One of the key concepts of deep learning is the different levels of representations. If we want to classify a picture, as is shown in Figure 1, we should start with the low level representation, which is the pixels that compose the picture. On the other hand, as this level is not the desired one, we really want to increase the level of abstraction until we reach an abstract classification of our picture.

Figure : Different levels of representations of a picture. | Credit Y. Bengio (2009)
Figure 3. Different levels of representations of a picture. | Credit: Y. Bengio (2009)

This concept makes clear the fact that for classifying different objects into abstract categories the level of abstraction should increase progressively. That was the method used by Hinton and his group in order to create a algorithm able of classifying a large set of High Resolution (HR) pictures with a small probability of error.

In their work, Hinton et al trained a deep neural network composed by eight different layers, each of one representing different levels of abstraction. This network was the winner of the top-5 test of the Large Scale Visual Recognition Challenge 2012 (ILSVRC2012). The rules of this competition were:

  • The goal was to classify the 15 million HR images from ImageNet .

  • For training the set 1.2 million images were used.

  • The pictures were classified in 1000 categories.

The network was composed of 8 layers, see Figure 4, with a progressive reduction of the number of neurons in each layer.

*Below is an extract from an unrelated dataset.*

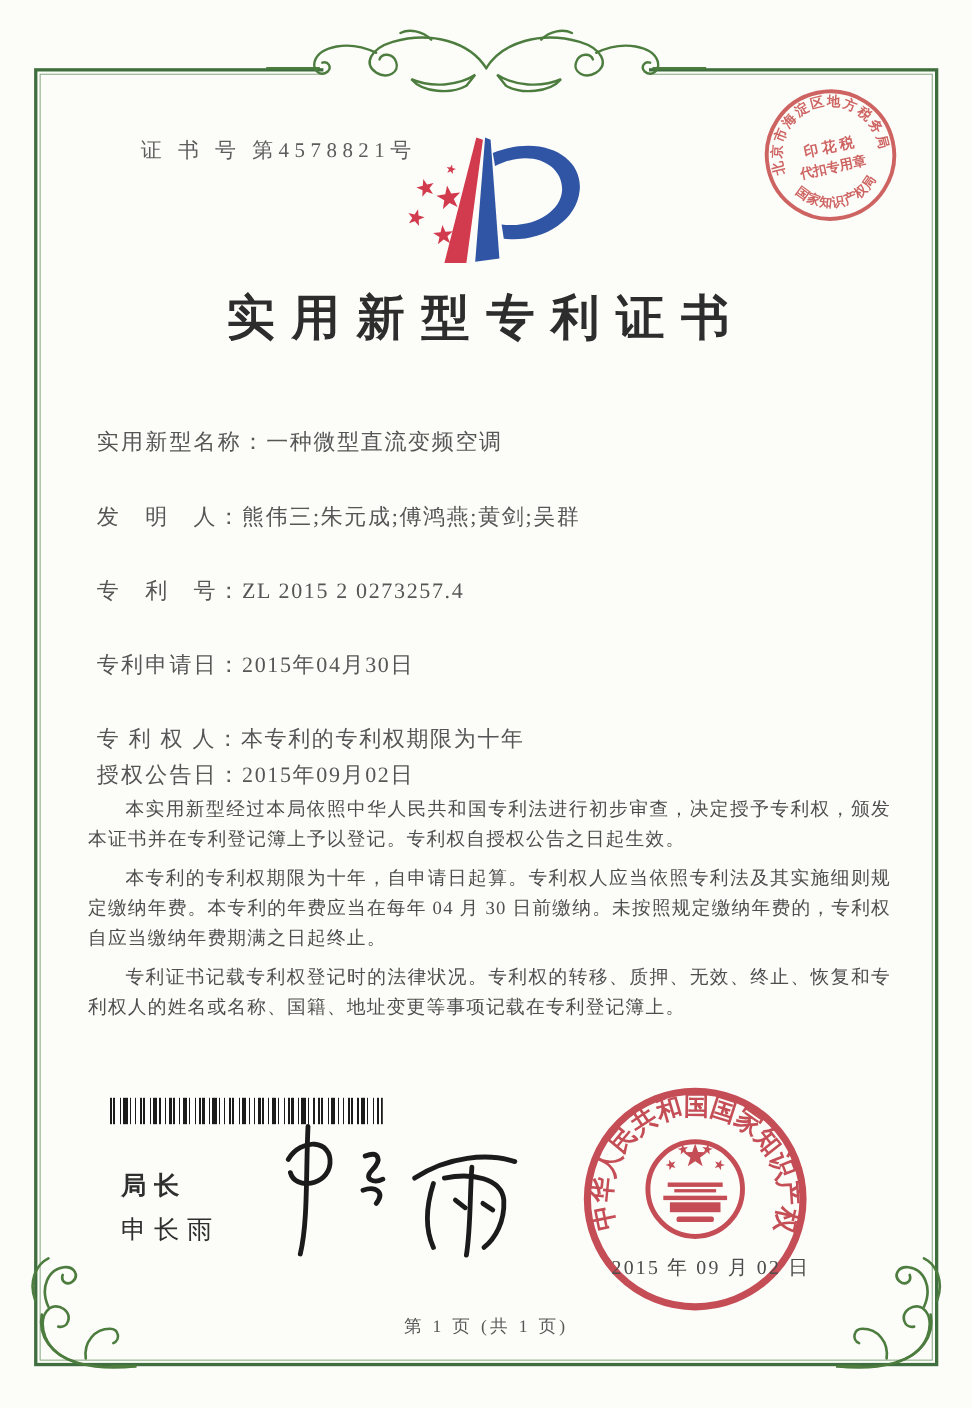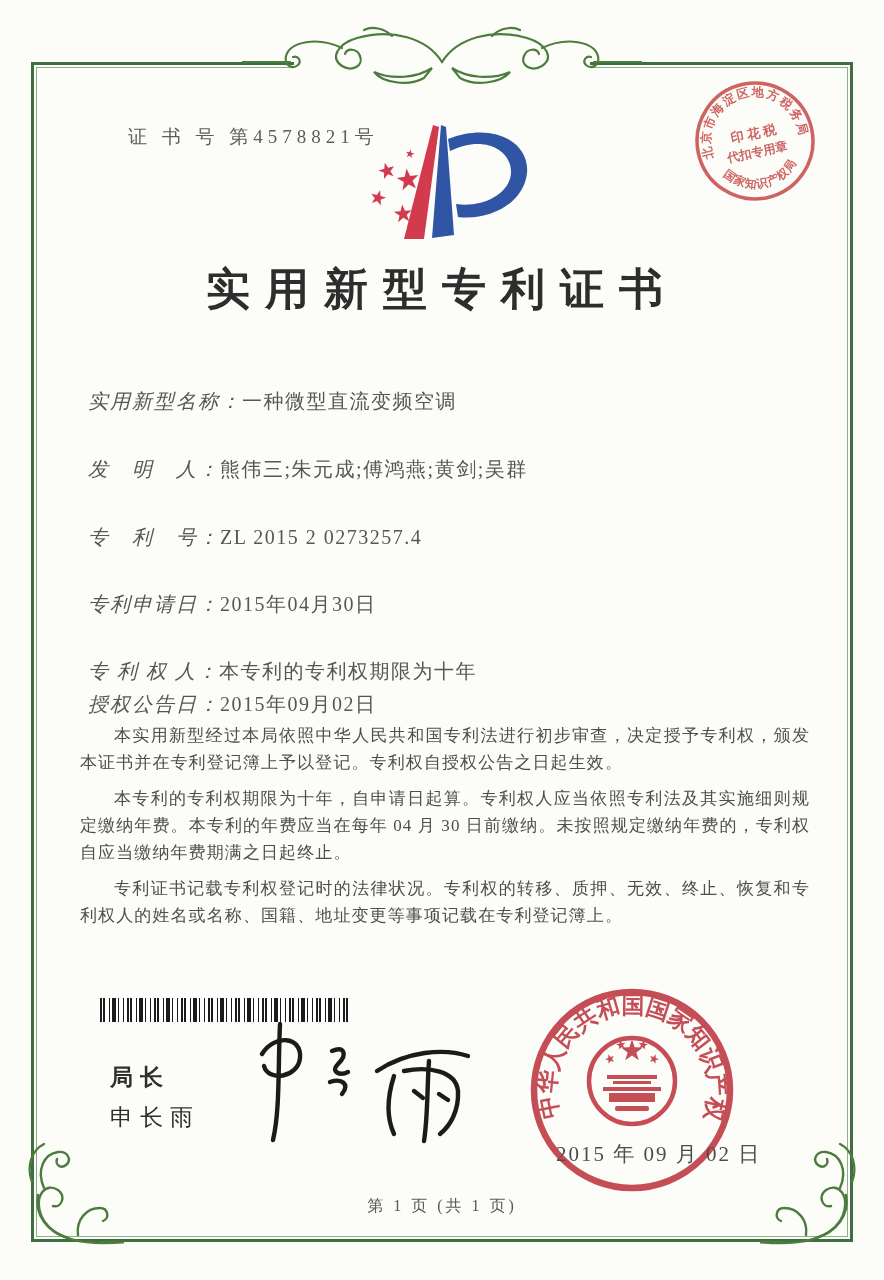"实用新型名称：" .field .lbl { font-style: italic -> none }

The first layer’s input is the picture to classify and the last one has only 1000 neurons. The output of these last neurons determines in which category is the picture classified. The network used GPU’s parallelization and it took several days in finishing the learning procedure.

Figure 4. Deep Neural Network. |Credit A. Krizhevsky, I. Sutskever and G.E. Hinton. "ImageNet Classification with Deep Convolutional Neural Networks". NIPS (2012).
Figure 4. Deep Neural Network. | Credit: A. Krizhevsky, I. Sutskever and G.E. Hinton. “ImageNet Classification with Deep Convolutional Neural Networks”. NIPS (2012).

In the top-5 test the goal is to correctly classify the picture by the 5 most probable options. In figure 5 some classifications are displayed.

Figure 5. Credit: A. Krizhevsky, I. Sutskever and G.E. Hinton. "ImageNet Classification with Deep Convolutional Neural Networks". NIPS (2012).
Figure 5. Credit: A. Krizhevsky, I. Sutskever and G.E. Hinton. “ImageNet Classification with Deep Convolutional Neural Networks”. NIPS (2012).

In this category this deep network achieved an error rate of 15.3%, compared of the 26.2% achieved by the second best architecture. For the top-1 test, that is classifying the pictures with only one guess, the error ratio was 37.5%.

Deep Learning has been proved as a very useful technique for image recognition. Even an error rate of 37.5% for first guesses is very difficult to accomplish, considering that there are 15 million HR images and 1000 categories. Furthermore, as Hinton said in The New York Times, this technique scales properly with the resources, so just by increasing the computational power the error rate should reduce. The potential applications are unlimited.

References

  1. Y. Bengio. “Learning Deep Architectures for AI”. Foundations & Trends in Machine Learning 2, 1 (2009).
  2. J. Markoff “Scientists See Promise in Deep-Learning Programs“. The New York Times 23/11/2012.